Cellular building blocks of the CNS

The brain contains 1011 neurons and approximately 10-50 times as many glial cells. About 40% of the human genome is involved in some part with its development and structure. The excitability of neurons is key to how the brain works. The brain requires an uninterrupted supply of ATP derived from oxidative phosphorylation to preserve this excitability. The Brain consists of two main types of cells - neurons and glial cells.

Neurons are the main "brain cells" involved in information processing, information storage, sensing input and generating output. Their cell bodies which and when many are packed together are known as grey matter and can be seen on the cortical surface and subcortical nuclei and brainstem nuclei and cerebellum and are peripherally called ganglia. The structure of individual neurons also varies depending on the individual role they play. Neurons are packed within the central nervous system at about 80,000 per mm3 of cortex and this is uniform across most of the cortex. The exception is the high density of 200,000 per mm3 in the primary visual cortex.

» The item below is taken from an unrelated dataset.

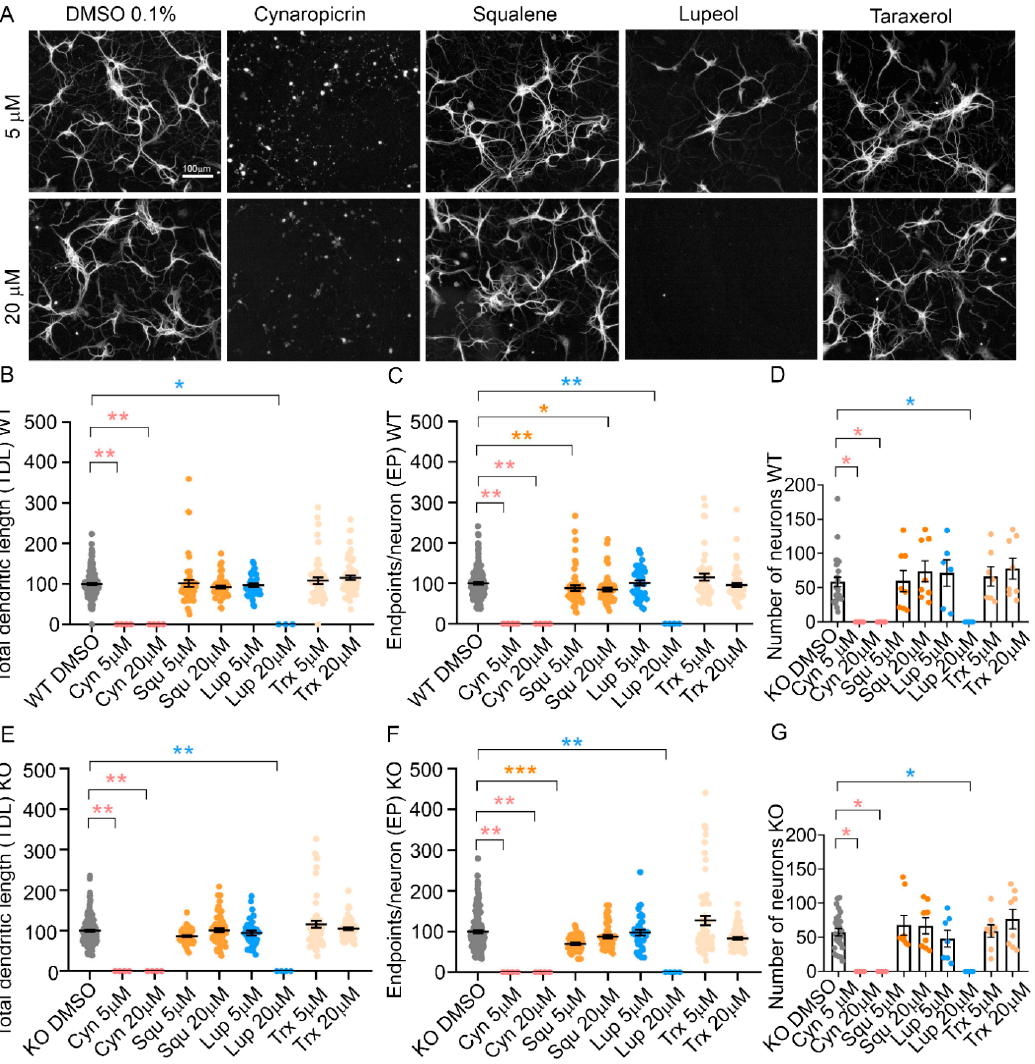
Figure 6. Treatments of neuronal cultures with bioactive molecules. ( A ) NeuriteQuant morphological analysis of TDL and Endpoints of WT hippocampal neurons at DIV 6 (n = 4). From left, WT neurons treated with DMSO 0.1% (control condition), cynaropicrin, squalene, lupeol, taraxerol. First line represents neurons treated at the concentration of 5 µM (in DMSO 0.1%), second line at 20 µM (in DMSO 0.1%). Scale bar: 100µm. ( B , C ) Quantitative data of WT neurons, reporting the average TDL per neuron (µm) and the average number of endpoints per WT neuron n= 44 images for a total of 4 independent biological replicates (cell cultures). ( D ) Number of WT neurons per each condition. ( E , F ) Quantitative data of MeCP2 KO neurons, reporting the average TDL per neuron (µm) and the average number of endpoints per neuron. n= 44 images for a total of 4 independent biological replicates (cell cultures). ( G ) Number of MeCP2 KO neurons per each condition. Kruskal–Wallis with Dunnett’s multiple comparisons test vs DMSO conditions. *** p < 0.001, ** p < 0.01, * p < 0.05.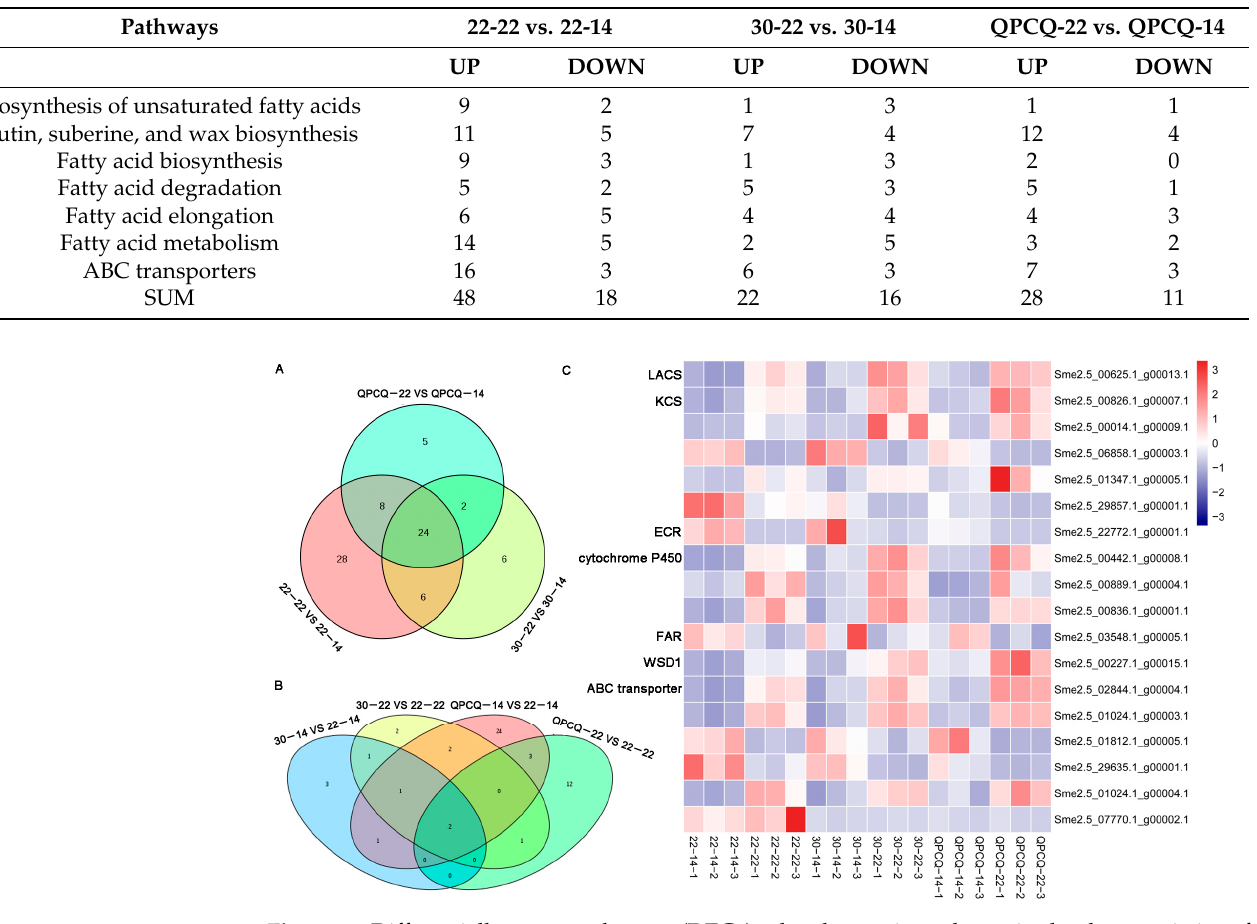
Figure 6. Differentially expressed genes (DEGs) related to cutin and wax in the three varieties of eggplant. Venn plots of 22 DAP vs. 14 DAP in three varieties ( A ), groups 30 vs. 20 and QPCQ vs. 20 ( B ). ( C ) Heat map of DEGs related to cutin and wax in eggplants of different brightness.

  • Neurons are highly variable in their appearance and the function they perform, from Purkinje cells of the cerebellum to those that lie in the retina (the eye is an outgrowth of the brain) and to hair cells in the auditory system. Neurons in their simplest form consist of one end with a cell body which receives input from the dendrites. It is the inputs here which if occurring together or closely related in time can cause the neuron to fire off an action potential. This arises on the distal side of the cell body at an area called the axon hillock. There is localised depolarisation and this, in turn, passes along the axon to the axon terminal with what are called terminal boutons at the end which releases neurotransmitters into a synaptic cleft and can cause depolarisation of the next neurone through its dendrites. Collections of cell bodies are the grey matter and the often myelinated "wire like" axons are the white matter.
  • Direction of information flow : input → dendrite neuron 1 → cell body → axon → terminal bouton → synapse → dendrite of neuron 2
  • Neurons have a cell nucleus surrounded by a soma or cell body rich in mitochondria, Golgi complexes, ribosomes, and smooth endoplasmic reticulum. Huge amounts of protein synthesis happen within the cell body and the dendrites but not in the axons. A sign of the protein production is the presence of Nissl substance which represents ribosomes. The axons transport substances including neurotransmitters, mitochondria, enzymes to make neurotransmitters from the cell body to the axon terminal. This is called anterograde flow. This is done actively using microtubules and molecules developed for the purpose. There are two kinds of anterograde transport - fast (30 cm/day) and slow (1 cm/day). Fast or rapid transplant carries proteins, vesicles, mitochondria. slow transport contains more structural elements. The soma also sends brain-derived neurotrophic factor which maintains axonal and synaptic health. Old organelles can be transported retrogradely at 15 cm/day. Anterograde transport uses tubulin and ATPases. Retrograde uses dynein ATPase. Retrograde transport is important in the pathogenesis of some diseases such as tetanus and rabies.